Instant-NGP#

Instant Neural Graphics Primitives with a Multiresolution Hash Encoding

Running the Model#

Instant-NGP is built locally into Nerfstudio. To use the method, run

ns-train instant-ngp --help

Many of the main contributions of Instant-NGP are built into our Nerfacto method, so for real-world scenes, we recommend using the Nerfacto model.

Method#

Overview#

Instant-NGP breaks NeRF training into 3 pillars and proposes improvements to each to enable real-time training of NeRFs. The 3 pillars are:

An improved training and rendering algorithm via a ray marching scheme which uses an occupancy grid
A smaller, fully-fused neural network
An effective multi-resolution hash encoding, the main contribution of this paper.

The core idea behind the improved sampling technique is that sampling over empty space should be skipped and sampling behind high density areas should also be skipped. This is achieved by maintaining a set of multiscale occupancy grids which coarsely mark empty and non-empty space. Occupancy is stored as a single bit, and a sample on a ray is skipped if its occupancy is too low. These occupancy grids are stored independently of the trainable encoding and are updated throughout training based on the updated density predictions. The authors find they can increase sampling speed by 10-100x compared to naive approaches.

Nerfstudio uses NerfAcc as the sampling algorithm implementation. The details on NerfAcc’s sampling and occupancy grid is discussed here.

Another major bottleneck for NeRF’s training speed has been querying the neural network. The authors of this work implement the network such that it runs entirely on a single CUDA kernel. The network is also shrunk down to be just 4 layers with 64 neurons in each layer. They show that their fully-fused neural network is 5-10x faster than a Tensorflow implementation.

Nerfstudio uses the tinycudann framework to utilize the fully-fused neural networks.

The speedups at each level are multiplicative. With all their improvements, Instant-NGP reaches speedups of 1000x, which enable training NeRF scenes in a matter of seconds!
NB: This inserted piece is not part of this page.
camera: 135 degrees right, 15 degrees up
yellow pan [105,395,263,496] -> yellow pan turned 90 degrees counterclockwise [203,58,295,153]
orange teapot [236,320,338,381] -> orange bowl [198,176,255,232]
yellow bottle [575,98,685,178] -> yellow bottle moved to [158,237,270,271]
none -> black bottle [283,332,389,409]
Multi-Resolution Hash Encoding#

One contribution of Instant-NGP is the multi-resolution hash encoding. In the traditional NeRF pipelines, input coordinates are mapped to a higher dimensional space using a positional encoding function, which is described here. Instant-NGP proposes a trainable hash-based encoding. The idea is to map coordinates to trainable feature vectors which can be optimized in the standard flow of NeRF training.

The trainable features are F-dimensional vectors and are arranged into L grids which contain up to T vectors, where L represents the number of resolutions for features and T represents the number of feature vectors in each hash grid. The steps for the hash grid encoding, as shown in the figure provided by the authors, are as follows:

Given an input coordinate, find the surrounding voxels at L resolution levels and hash the vertices of these grids.
The hashed vertices are used as keys to look up trainable F-dimensional feature vectors.
Based on where the coordinate lies in space, the feature vectors are linearly interpolated to match the input coordinate.
The feature vectors from each grid are concatenated, along with any other parameters such as viewing direction,
The final vector is inputted into the neural network to predict the RGB and density output.
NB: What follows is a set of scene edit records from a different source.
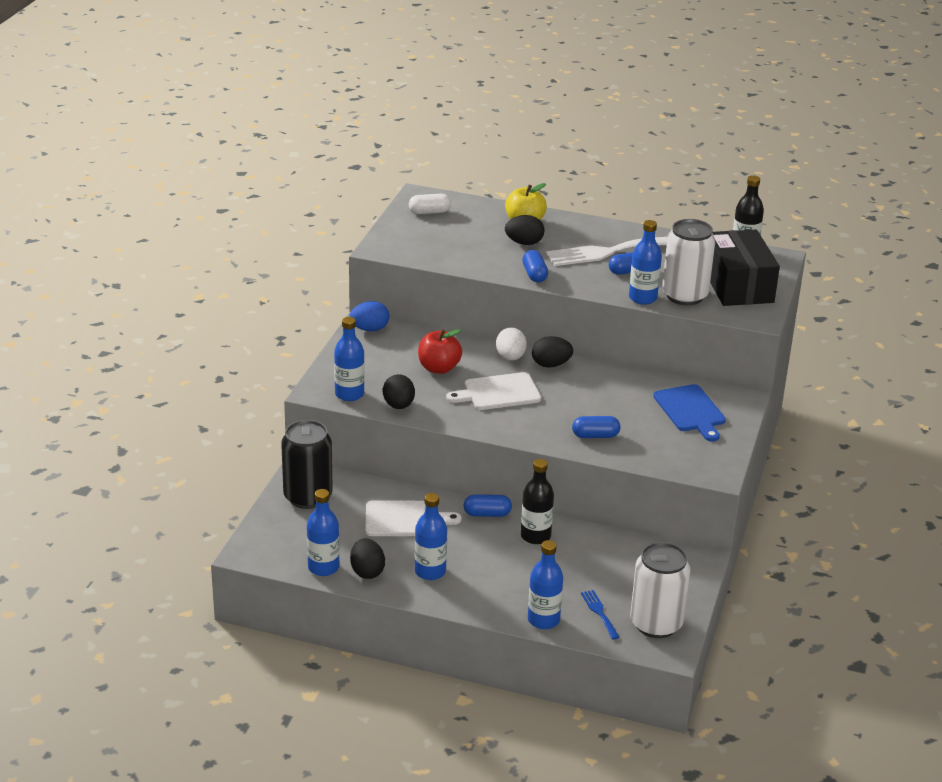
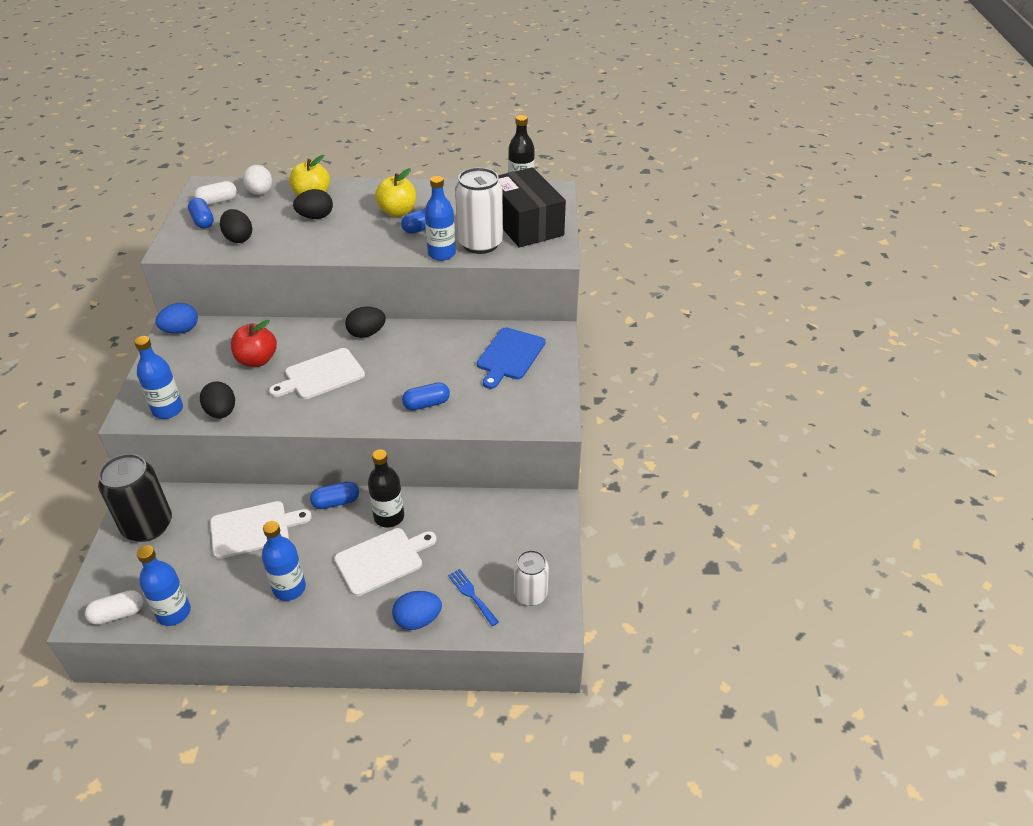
camera: 15 degrees left, 10 degrees up
black egg [350,538,385,579] -> black egg moved to [220,209,252,243]
white egg [496,327,527,361] -> white egg moved to [243,165,272,195]
blue capsule [522,250,548,282] -> blue capsule moved to [188,198,214,229]
blue bottle [528,540,563,629] -> blue egg [392,591,442,630]
white fork [546,237,667,266] -> yellow apple [375,168,416,217]
white can [630,542,690,638] -> white can [514,550,549,606], size x0.62
blue cutting board [653,384,726,442] -> blue cutting board turned 60 degrees clockwise [477,327,545,389]
none -> white capsule [85,590,143,625]
none -> white cutting board [334,528,437,596]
Steps 1-3 are done independently at each resolution level. Thus, since these feature vectors are trainable, when backpropagating the loss gradient, the gradients will flow through the neural network and interpolation function all the way back to the feature vectors. The feature vectors are interpolated relative to the coordinate such that the network can learn a smooth function.
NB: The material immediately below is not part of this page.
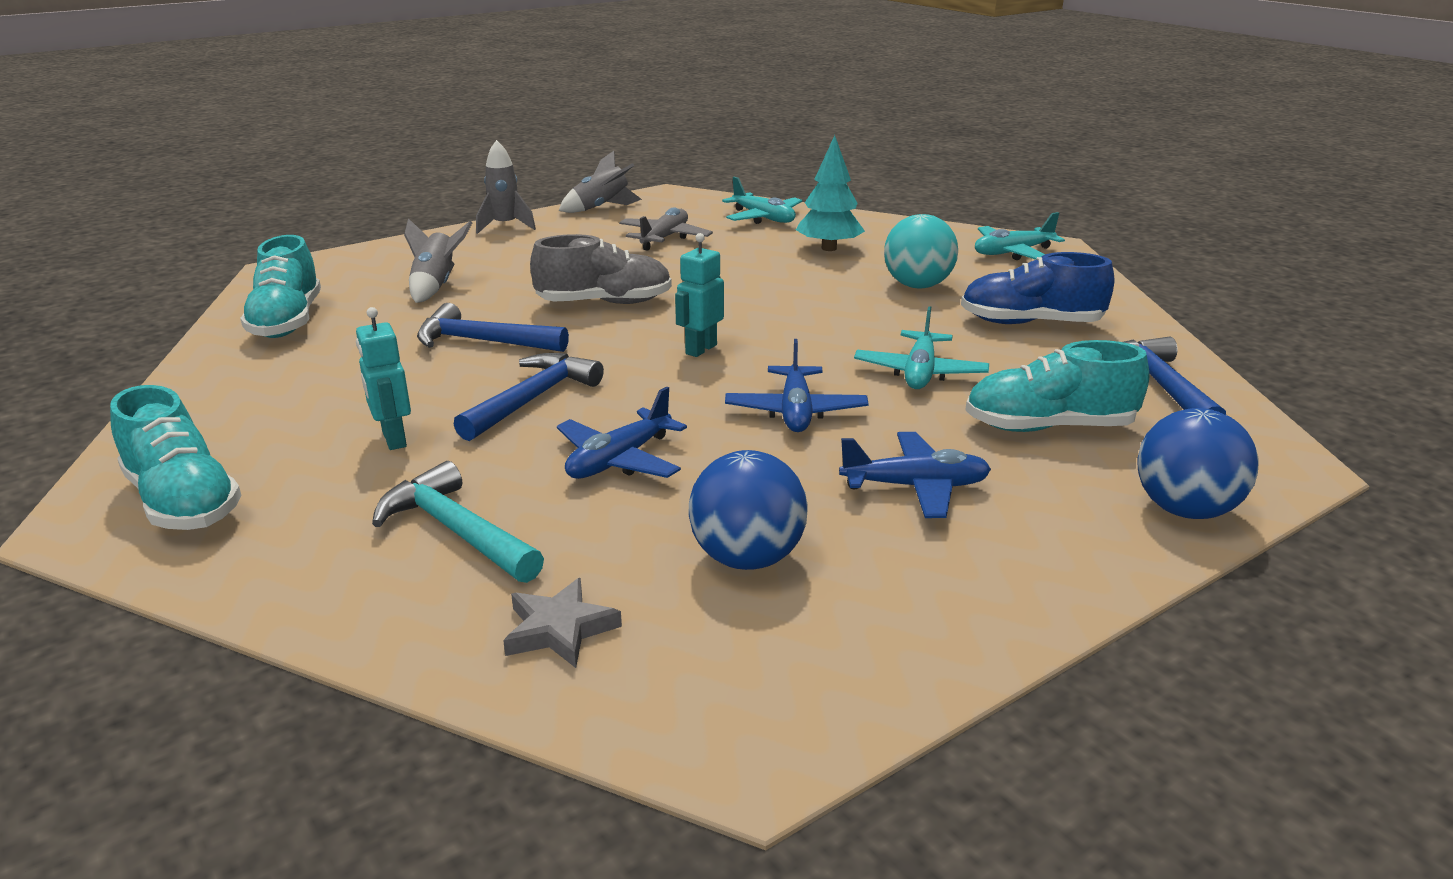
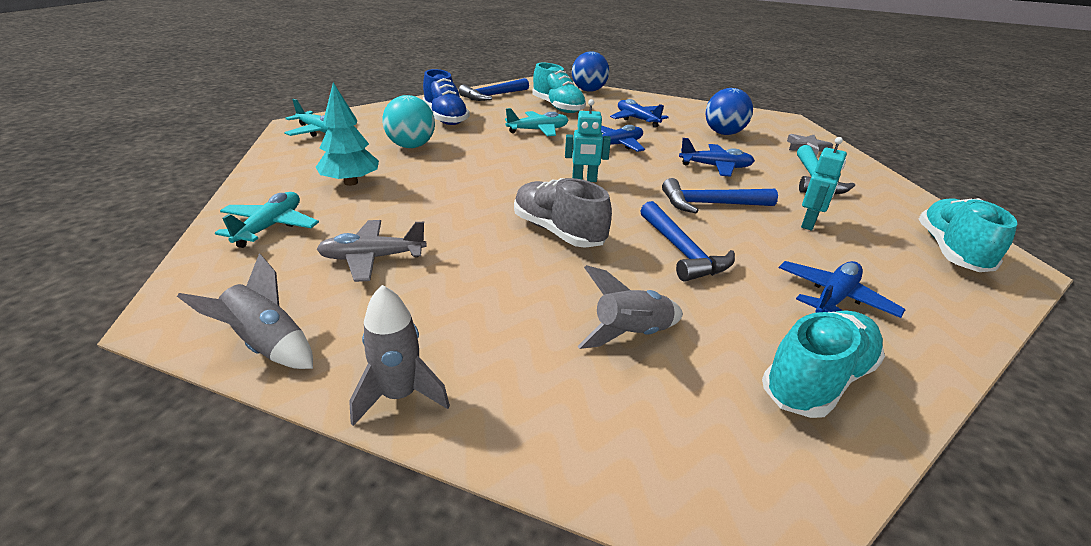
camera: 125 degrees left, 5 degrees up
none -> blue plane [779,261,906,318]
An important note is that hash collisions are not explicitly handled. At each hash index, there may be multiple vertices which index to that feature vector, but because these vectors are trainable, the vertices that are most important to the specific output will have the highest gradient, and therefore automatically dominate the optimization of that feature.

This encoding structure creates a tradeoff between quality, memory, and performance. The main parameters which can be adjusted are the size of the hash table (T), the size of the feature vectors (F), and the number of resolutions (L).

Instant-NGP encodes the viewing direction using spherical harmonic encodings.

Our nerfacto model uses both the fully-fused MLP and the hash encoder, which were inspired by Instant-NGP. Lastly, our implementation covers the major ideas from Instant-NGP, but it doesn’t strictly follow every detail. Some known differences include learning rate schedulers, hyper-parameters for sampling, and how camera gradients are calculated if enabled.